Mas Lutero tinha algo a mais. Ele era um trunfo político! Assim, nenhum milagre o fez chegar ileso até aqui.
Lutero era bom de briga e não desistia fácil. Isso encantou o príncipe Frederico da Saxônia. E o monge granjeou um fã príncipe! Longe de ser o anjo protetor de Lutero, esse príncipe tinha outros interesses nisso tudo – aliás, como todo político... Assim, tratou de salvar a pele de Lutero e apelou para que Carlos V o ouvisse primeiro, usando uma brecha na lei que dizia que ninguém pode ser proscrito sem poder se defender antes.
Com um armário repleto de velhas relíquias da fé, Frederico pouco se importava com as publicações daquele monge. Mas aah, sua ousadia ao peitar o Papa era algo de outro mundo! E o papa, que se metia em tudo, levava os príncipes alemães à loucura. Frederico queria se livrar das intromissões de Roma nos assuntos da Alemanha. Quem sabe, Carlos V podia dar um jeito.

___

● **Instruções**
1) Liste todos os nomes próprios de pessoas que aparecem no trecho sobre Lutero.
2) Prossiga o trecho sobre Lutero a partir da última frase apresentada.

● **Registros armazenados**
___

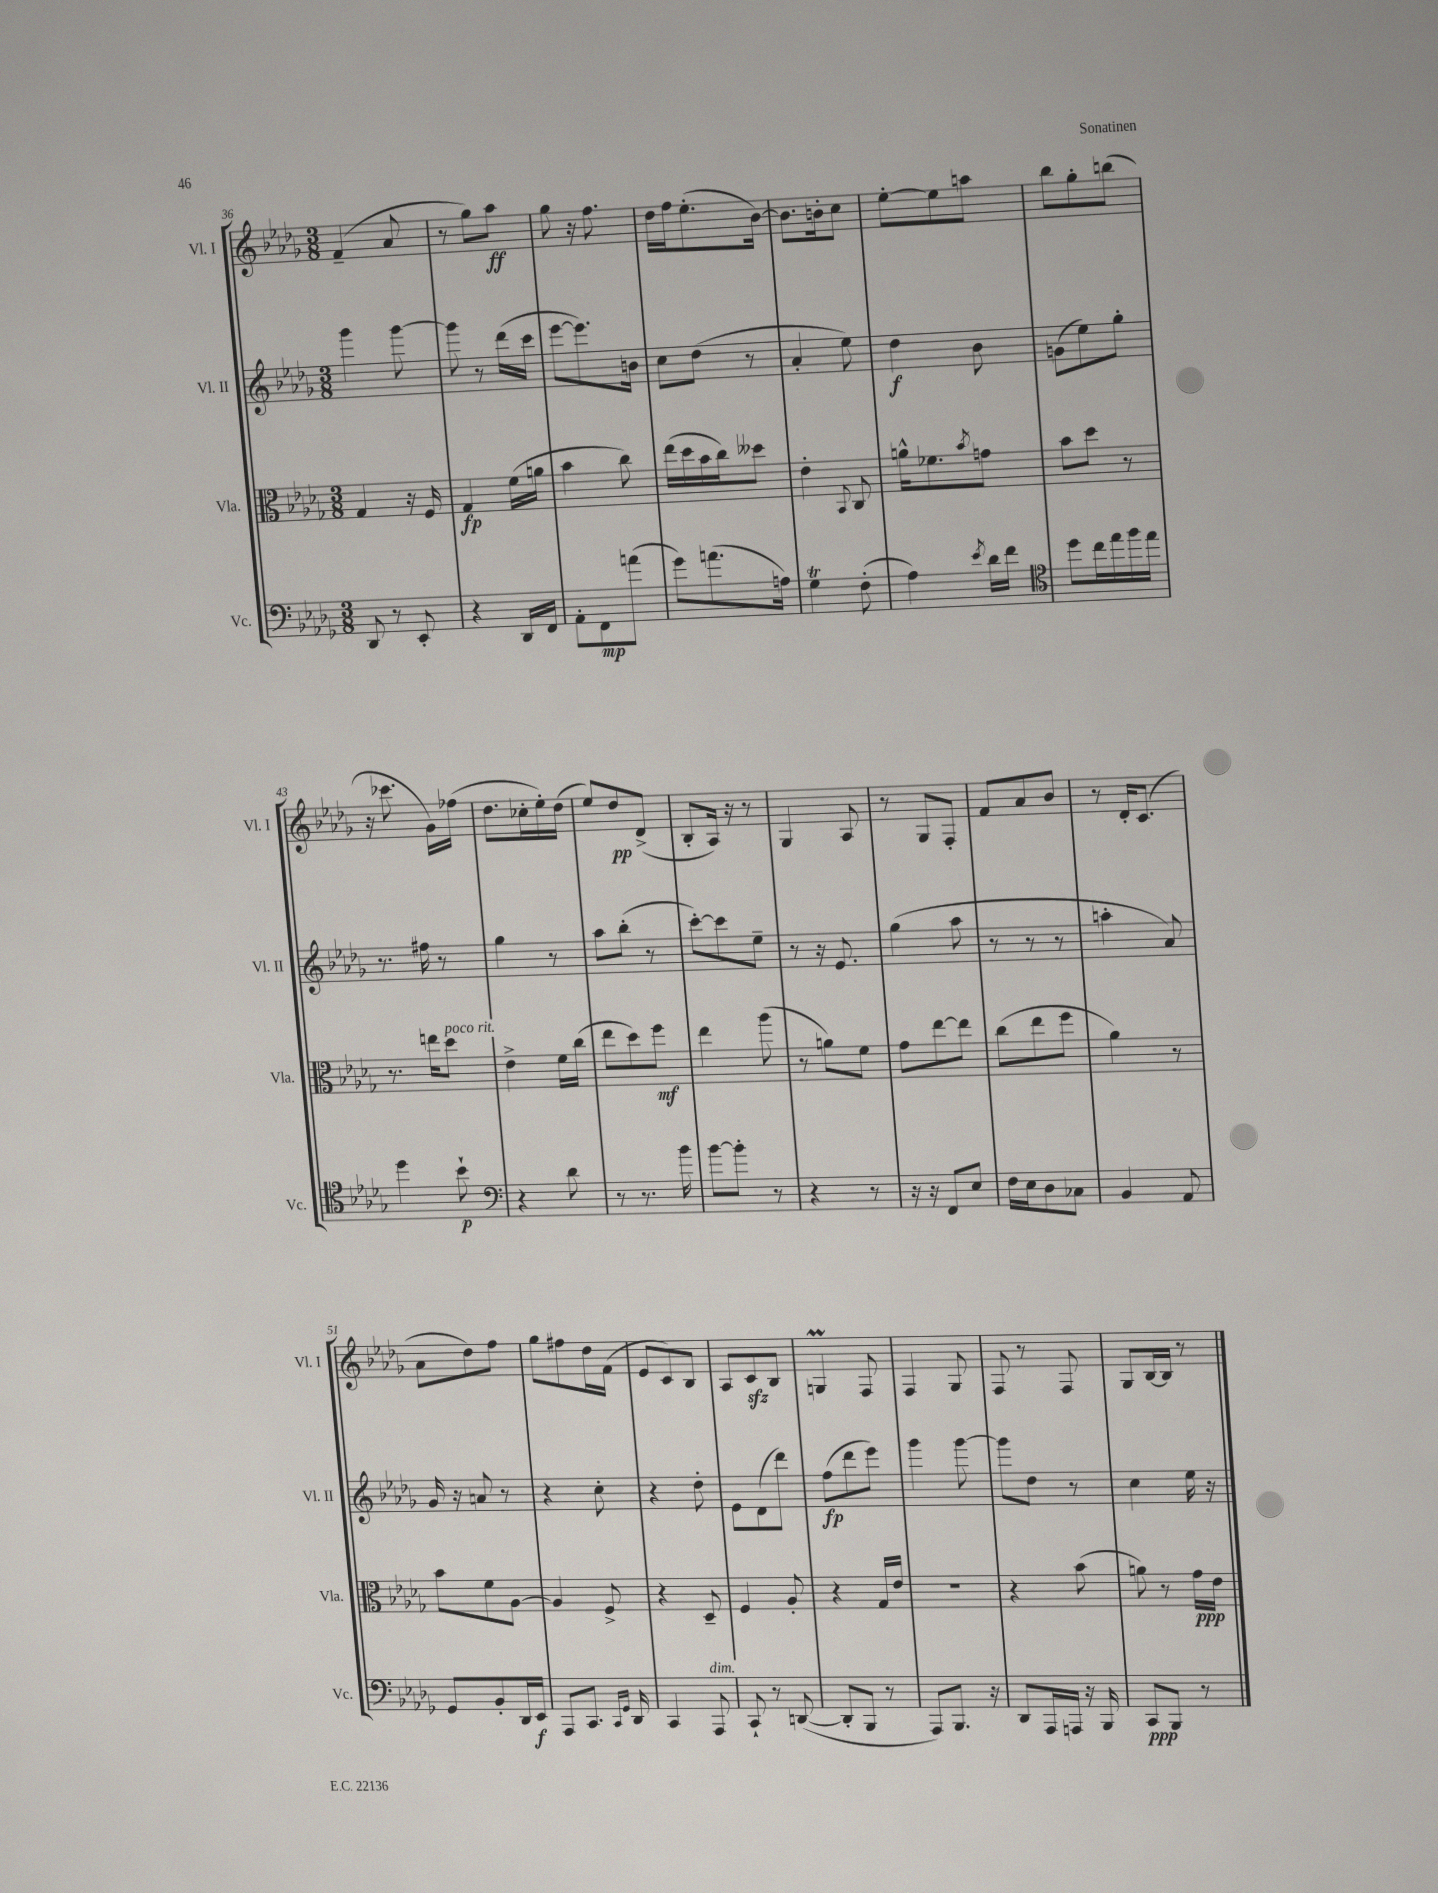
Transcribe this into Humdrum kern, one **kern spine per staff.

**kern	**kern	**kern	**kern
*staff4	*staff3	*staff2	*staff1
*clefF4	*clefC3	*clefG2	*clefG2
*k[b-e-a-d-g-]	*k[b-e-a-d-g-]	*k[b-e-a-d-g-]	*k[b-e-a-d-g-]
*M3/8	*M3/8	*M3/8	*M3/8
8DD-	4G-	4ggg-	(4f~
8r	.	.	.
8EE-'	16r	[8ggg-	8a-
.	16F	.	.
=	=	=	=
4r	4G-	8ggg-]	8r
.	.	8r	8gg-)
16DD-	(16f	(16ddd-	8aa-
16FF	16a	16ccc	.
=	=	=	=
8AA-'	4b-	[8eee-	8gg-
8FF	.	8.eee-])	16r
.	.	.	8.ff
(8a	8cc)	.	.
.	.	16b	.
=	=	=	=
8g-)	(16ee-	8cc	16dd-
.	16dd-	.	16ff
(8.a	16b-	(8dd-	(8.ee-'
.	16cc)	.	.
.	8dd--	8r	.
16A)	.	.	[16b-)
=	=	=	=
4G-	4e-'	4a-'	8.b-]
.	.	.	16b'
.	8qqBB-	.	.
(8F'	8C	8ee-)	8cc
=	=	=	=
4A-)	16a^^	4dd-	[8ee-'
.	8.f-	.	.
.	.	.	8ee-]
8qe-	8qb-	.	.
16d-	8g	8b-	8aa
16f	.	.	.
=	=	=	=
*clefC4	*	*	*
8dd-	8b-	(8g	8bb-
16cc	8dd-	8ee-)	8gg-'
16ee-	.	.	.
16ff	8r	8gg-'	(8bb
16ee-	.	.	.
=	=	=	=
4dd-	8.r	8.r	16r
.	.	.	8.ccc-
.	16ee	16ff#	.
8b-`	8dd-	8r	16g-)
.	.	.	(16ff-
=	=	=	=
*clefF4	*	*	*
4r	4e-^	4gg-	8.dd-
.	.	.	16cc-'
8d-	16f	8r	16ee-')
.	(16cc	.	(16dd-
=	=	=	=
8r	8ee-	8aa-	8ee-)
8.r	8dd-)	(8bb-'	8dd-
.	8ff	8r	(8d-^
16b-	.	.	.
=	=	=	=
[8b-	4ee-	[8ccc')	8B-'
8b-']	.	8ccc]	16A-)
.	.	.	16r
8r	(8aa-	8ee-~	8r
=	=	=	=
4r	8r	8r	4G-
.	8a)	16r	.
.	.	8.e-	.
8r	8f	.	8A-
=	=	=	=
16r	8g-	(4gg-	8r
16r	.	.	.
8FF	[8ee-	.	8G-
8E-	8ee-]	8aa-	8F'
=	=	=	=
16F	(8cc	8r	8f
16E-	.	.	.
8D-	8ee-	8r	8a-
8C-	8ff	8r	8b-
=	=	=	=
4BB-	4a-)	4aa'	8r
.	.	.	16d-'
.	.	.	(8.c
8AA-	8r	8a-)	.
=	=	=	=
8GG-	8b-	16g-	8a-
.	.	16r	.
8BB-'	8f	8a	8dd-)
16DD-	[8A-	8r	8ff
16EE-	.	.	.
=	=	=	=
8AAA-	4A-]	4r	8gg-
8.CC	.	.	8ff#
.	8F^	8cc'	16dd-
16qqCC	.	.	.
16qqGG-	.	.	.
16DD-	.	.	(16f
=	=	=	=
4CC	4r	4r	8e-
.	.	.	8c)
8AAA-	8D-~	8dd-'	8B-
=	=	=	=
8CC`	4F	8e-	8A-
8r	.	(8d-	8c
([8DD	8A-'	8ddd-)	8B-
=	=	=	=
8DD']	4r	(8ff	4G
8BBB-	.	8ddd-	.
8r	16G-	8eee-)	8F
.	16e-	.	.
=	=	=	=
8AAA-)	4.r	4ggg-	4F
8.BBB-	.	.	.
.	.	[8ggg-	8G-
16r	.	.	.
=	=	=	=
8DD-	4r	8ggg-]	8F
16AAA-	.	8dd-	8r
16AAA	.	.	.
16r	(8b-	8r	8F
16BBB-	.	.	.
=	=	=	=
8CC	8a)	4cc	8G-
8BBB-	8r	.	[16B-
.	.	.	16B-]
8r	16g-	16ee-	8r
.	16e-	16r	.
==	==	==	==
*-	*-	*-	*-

___

● **Respostas esperadas**
1) Lutero, Frederico da Saxônia, Carlos V

2)
Carlos V era um jovem fervorosamente católico... mas um bom aprendiz de político. Fazer alianças era a saída para evitar a divisão do seu vasto império, formado por Áustria, Espanha, Alemanha, Países Baixos, os reinos de Nápoles e da Sicília, a Lombardia, o Franco Condado, Artois, o Ducado de Milão e as terras do Novo Mundo conquistadas pela Espanha. Lutero era o trunfo para a crise política dos poderosos. Então, Carlos V abriu uma exceção, resolvendo ouvir o monge.
No dia 17 de abril, na hora marcada, Carlos V mandou dois oficiais imperiais buscarem Lutero no Johanniterhof, onde estava hospedado. Ele não seria imediatamente levado à grande Plenária da Dieta de Worms. O imperador reservara na agenda um encontro na própria sede do Bispado, onde estava instalada sua corte desde que começou a Dieta. Quem sabe, assustado com a grandiosidade de tudo aquilo, aquele monge fosse um sujeito fácil de convencer e as coisas se resolveriam numa boa conversa, digamos, mais “intimista”.
Ah, mas o imperador ou seus mais chegados conselheiros não tinham a menor noção de quem era aquele monge!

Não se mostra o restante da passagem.